Esophageal Cancer: Current Diagnosis and Management
Journal of Clinical Outcomes Management. 2014 August;21(8)
References
Locally Advanced Disease
Neoadjuvant Therapy
For patients with locally advanced cancer (ie, patients without distant metastases who have extension of the primary tumor into the deeper layers of the esophageal wall, including the muscularis propria and the adventitia with or without peritumoral malignant adenopathy, or T2 or T3 lesions with N0 or N1, N2, or N3 status, neoadjuvant therapy is the norm, although the optimal management remains controversial and treatment protocols vary around the world [3,62]. Most neoadjuvant therapy regimens in the United States combine chemotherapy and external beam radiation therapy.
Neoadjuvant treatment with chemoradiation has been found to be beneficial in all esophageal cancers [3,64]. A meta-analysis of 1209 patients found a significant survival benefit for preoperative chemoradiotherapy and, to a lesser extent, for chemotherapy when compared to surgery alone [65]. When comparing neoadjuvant chemoradiotherapy to surgery alone, there was a 19% decrease in the risk of death corresponding to a 13% absolute difference in 2-year survival in the neoadjuvant chemotherapy group. HR for all-cause mortality with neoadjuvant chemoradiotherapy versus surgery alone was 0.81 (95% CI, 0.70 to 0.93; P = 0.002). The benefits of neoadjuvant chemoradiotherapy were similar for both esophageal SCC and adenocarcinoma. The benefits of chemotherapy, however, were less than chemoradiotherapy. When comparing neoadjuvant chemotherapy to surgery alone, there was an absolute survival benefit of 7%.
Following neoadjuvant therapy, patients typically undergo restaging via cross-sectional imaging, most commonly PET/CT scans. If the patient is felt to have active residual disease and has not developed metastases or contraindications to surgery, esophagectomy is appropriate. Some data suggests that patients with esophageal SCC who have complete clinical response after chemoradiation can be observed closely rather than proceed to surgery [3,62,66]. However, the data concerning the usefulness of definitive chemoradiotherapy in esophageal adenocarcinoma is lacking at this time. In a retrospective study of nonmetastatic esophageal adenocarcinoma patients by Tougeron et al comparing surgical patients (± preoperative treatment) to definitive chemoradiotherapy patients, a complete resection was achieved in 92.5% of patients in the surgical group and a clinical complete response was observed in 49.4% of patients with definitive chemoradiotherapy [67]. The overall survival was 36.2 ± 2 months for the surgery group versus 16.5 ± 0.8 months for the definitive chemoradiotherapy group ( P = 0.02).
Stenting Prior to Neoadjuvant Therapy
Most patients with locally advanced esophageal cancer requiring neoadjuvant therapy have significant dysphagia [68]. Several studies have demonstrated that esophageal stenting prior to neoadjuvant treatment significantly improves patients’ dysphagia (see Figure 4 on page 376). A retrospective study of 55 patients by Siddiqui et al found that patients treated with fully covered self-expandable metal stents (SEMS) had significant improvement of dysphagia symptoms [68]. Patients in the study had a mean baseline dysphagia score of 2.4 ± 0.89. One week after stent placement, the mean dysphagia score was reduced to 1 ± 0.81 ( P = 0.001). Complications from stenting included chest discomfort and stent migration. In the study, 31% of the patients had stent migration; however, it was not associated with harm or injury to the patient and usually represented a positive response to neoadjuvant therapy. However, 1 patient did have delayed perforation.

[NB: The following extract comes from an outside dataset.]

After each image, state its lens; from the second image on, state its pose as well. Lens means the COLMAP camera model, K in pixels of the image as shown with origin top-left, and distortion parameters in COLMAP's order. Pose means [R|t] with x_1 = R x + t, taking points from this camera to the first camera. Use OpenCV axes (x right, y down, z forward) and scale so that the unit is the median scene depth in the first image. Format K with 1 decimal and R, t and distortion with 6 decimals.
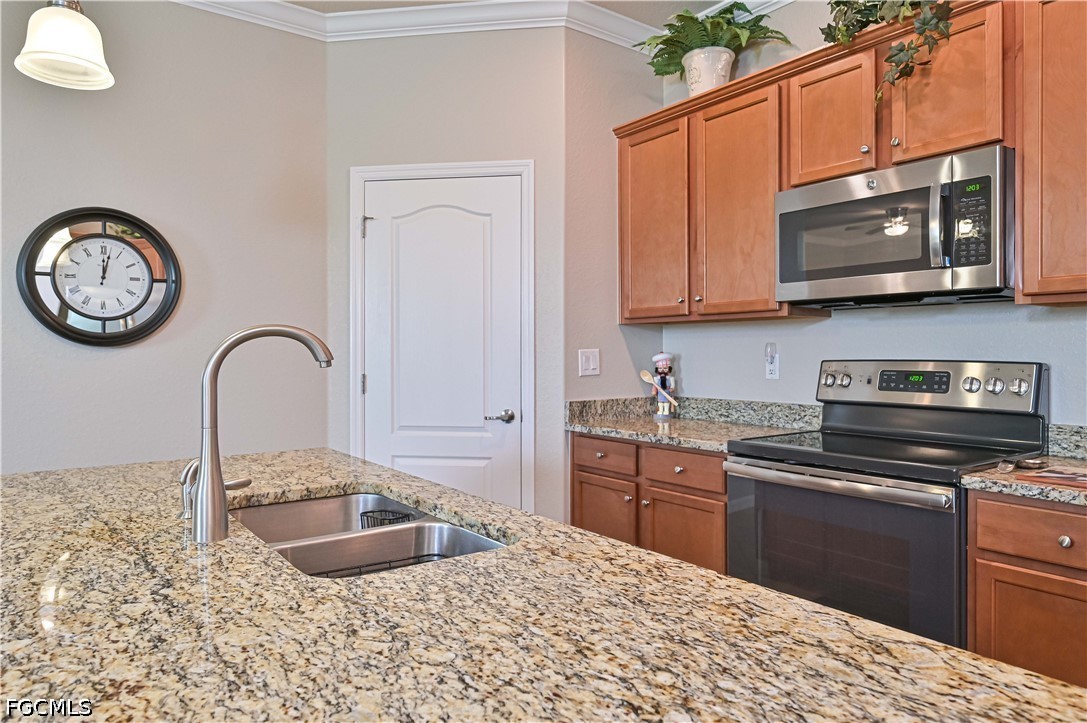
lens RADIAL K [[702.8, 0, 543.5], [0, 702.8, 361.5], [0, 0, 1]] dist [-0.001172, -0.000708]
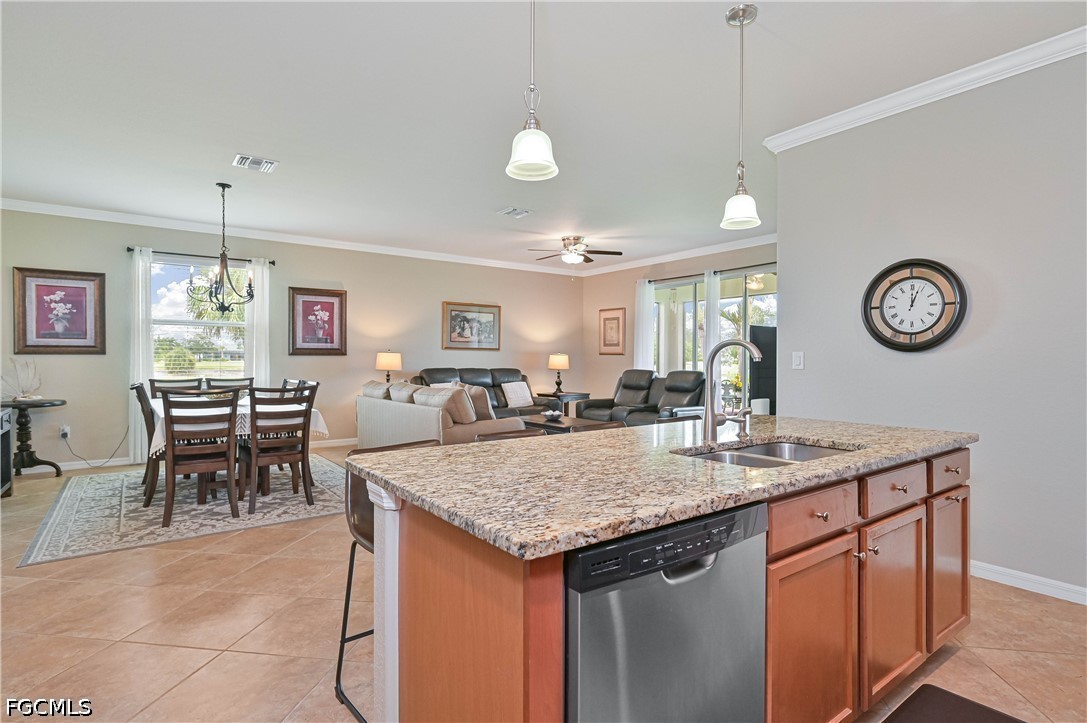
lens RADIAL K [[554.2, 0, 543.5], [0, 554.2, 361.5], [0, 0, 1]] dist [-0.001781, -0.000530]
pose [[0.009128, 0.006514, -0.999937, 0.543623], [-0.015822, 0.999855, 0.006369, 0.003379], [0.999833, 0.015763, 0.009230, 0.210811]]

In a meta-analysis of 9 studies comprising 180 patients, placement of esophageal stents in patients with locally advanced esophageal cancer significantly improved dysphagia and allowed for oral nutrition during neoadjuvant therapy [69]. There was a substantial decrease in the dysphagia scores standard difference in means (SDM) of –0.81 (standard error, 0.15; 95% CI, –1.1 to –0.51), an increase in weight SDM of 0.591 (standard error, 0.434; 95% CI, –0.261 to 1.442), and an increase in serum albumin SDM of 0.35 (standard error, 0.271; 95% CI, –0.181 to 0.881). The overall procedural success rate was 95% (95% CI, 0.895 to 0.977). Major adverse events included stent migration in 32% of patients (95% CI, 0.258 to 0.395) and chest discomfort in 51.4% (95% CI, 0.206 to 0.812). However, it was believed that the stent migration may have been a sign of tumor response to neoadjuvant therapy.